In the context of average-reward reinforcement learning, the requirement for
oracle knowledge of the mixing time, a measure of the duration a Markov chain
under a fixed policy needs to achieve its stationary distribution-poses a
significant challenge for the global convergence of policy gradient methods.
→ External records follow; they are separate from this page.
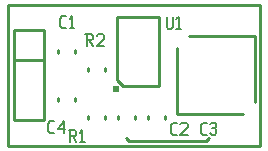
<source format=gbr>
G04 start of page 8 for group -4079 idx -4079 *
G04 Title: (unknown), topsilk *
G04 Creator: pcb 20110918 *
G04 CreationDate: Sun 25 Aug 2013 03:08:56 AM GMT UTC *
G04 For: railfan *
G04 Format: Gerber/RS-274X *
G04 PCB-Dimensions: 85000 48000 *
G04 PCB-Coordinate-Origin: lower left *
%MOIN*%
%FSLAX25Y25*%
%LNTOPSILK*%
%ADD39C,0.0080*%
%ADD38C,0.0100*%
%ADD37C,0.0001*%
G54D37*G36*
X35500Y20500D02*X37500D01*
Y18500D01*
X35500D01*
Y20500D01*
G37*
G54D38*X500Y47500D02*X84500D01*
X500Y500D02*Y47500D01*
X67500Y3000D02*X66500Y2000D01*
X41000D01*
X40000Y3000D01*
X84500Y47500D02*Y500D01*
X500D01*
X32755Y10393D02*Y9607D01*
X27245Y10393D02*Y9607D01*
X37245Y10393D02*Y9607D01*
X42755Y10393D02*Y9607D01*
X22755Y32393D02*Y31607D01*
X17245Y32393D02*Y31607D01*
Y16393D02*Y15607D01*
X22755Y16393D02*Y15607D01*
X32755Y26393D02*Y25607D01*
X27245Y26393D02*Y25607D01*
X61000Y37000D02*X83000D01*
Y15000D01*
X79000Y11000D02*X57000D01*
Y33000D01*
X47245Y10393D02*Y9607D01*
X52755Y10393D02*Y9607D01*
X39000Y20504D02*X37000Y22504D01*
X51000Y43496D02*Y20504D01*
X39000D02*X51000D01*
X37000Y43496D02*Y22504D01*
Y43496D02*X51000D01*
X2500Y39000D02*Y9000D01*
X12500D01*
Y39000D01*
X2500D01*
Y29000D02*X12500D01*
Y39000D01*
G54D39*X20850Y5650D02*X22850D01*
X23350Y5150D01*
Y4150D01*
X22850Y3650D02*X23350Y4150D01*
X21350Y3650D02*X22850D01*
X21350Y5650D02*Y1650D01*
X22150Y3650D02*X23350Y1650D01*
X24550Y4850D02*X25350Y5650D01*
Y1650D01*
X24550D02*X26050D01*
X18636Y39650D02*X19936D01*
X17936Y40350D02*X18636Y39650D01*
X17936Y42950D02*Y40350D01*
Y42950D02*X18636Y43650D01*
X19936D01*
X21136Y42850D02*X21936Y43650D01*
Y39650D01*
X21136D02*X22636D01*
X14550Y4650D02*X15850D01*
X13850Y5350D02*X14550Y4650D01*
X13850Y7950D02*Y5350D01*
Y7950D02*X14550Y8650D01*
X15850D01*
X17050Y6150D02*X19050Y8650D01*
X17050Y6150D02*X19550D01*
X19050Y8650D02*Y4650D01*
X26350Y37650D02*X28350D01*
X28850Y37150D01*
Y36150D01*
X28350Y35650D02*X28850Y36150D01*
X26850Y35650D02*X28350D01*
X26850Y37650D02*Y33650D01*
X27650Y35650D02*X28850Y33650D01*
X30050Y37150D02*X30550Y37650D01*
X32050D01*
X32550Y37150D01*
Y36150D01*
X30050Y33650D02*X32550Y36150D01*
X30050Y33650D02*X32550D01*
X65507Y4150D02*X66807D01*
X64807Y4850D02*X65507Y4150D01*
X64807Y7450D02*Y4850D01*
Y7450D02*X65507Y8150D01*
X66807D01*
X68007Y7650D02*X68507Y8150D01*
X69507D01*
X70007Y7650D01*
X69507Y4150D02*X70007Y4650D01*
X68507Y4150D02*X69507D01*
X68007Y4650D02*X68507Y4150D01*
Y6350D02*X69507D01*
X70007Y7650D02*Y6850D01*
Y5850D02*Y4650D01*
Y5850D02*X69507Y6350D01*
X70007Y6850D02*X69507Y6350D01*
X55507Y4150D02*X56807D01*
X54807Y4850D02*X55507Y4150D01*
X54807Y7450D02*Y4850D01*
Y7450D02*X55507Y8150D01*
X56807D01*
X58007Y7650D02*X58507Y8150D01*
X60007D01*
X60507Y7650D01*
Y6650D01*
X58007Y4150D02*X60507Y6650D01*
X58007Y4150D02*X60507D01*
X53500Y43500D02*Y40000D01*
X54000Y39500D01*
X55000D01*
X55500Y40000D01*
Y43500D02*Y40000D01*
X56700Y42700D02*X57500Y43500D01*
Y39500D01*
X56700D02*X58200D01*
M02*

</source>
This requirement is particularly problematic due to the difficulty and expense
of estimating mixing time in environments with large state spaces, leading to
the necessity of impractically long trajectories for effective gradient
estimation in practical applications. To address this limitation, we consider
the Multi-level Actor-Critic (MAC) framework, which incorporates a Multi-level
Monte Carlo (MLMC) gradient estimator. With our approach, we effectively
alleviate the dependency on mixing time knowledge, a first for average-reward
MDPs global convergence. Furthermore, our approach exhibits the
tightest-available dependence of $\mathcal{O}\left( \sqrt{\tau_{mix}} \right)$
relative to prior work. With a 2D gridworld goal-reaching navigation
experiment, we demonstrate that MAC achieves higher reward than a previous
PG-based method for average reward, Parameterized Policy Gradient with
Advantage Estimation (PPGAE), especially in cases with relatively small
training sample budget restricting trajectory length.

通过引入多层渐进策略梯度估计方法，解决了在平均奖励增强学习中混合时间知识的依赖性问题，并取得了比之前的基于策略梯度方法（PPGAE）更高的奖励表现。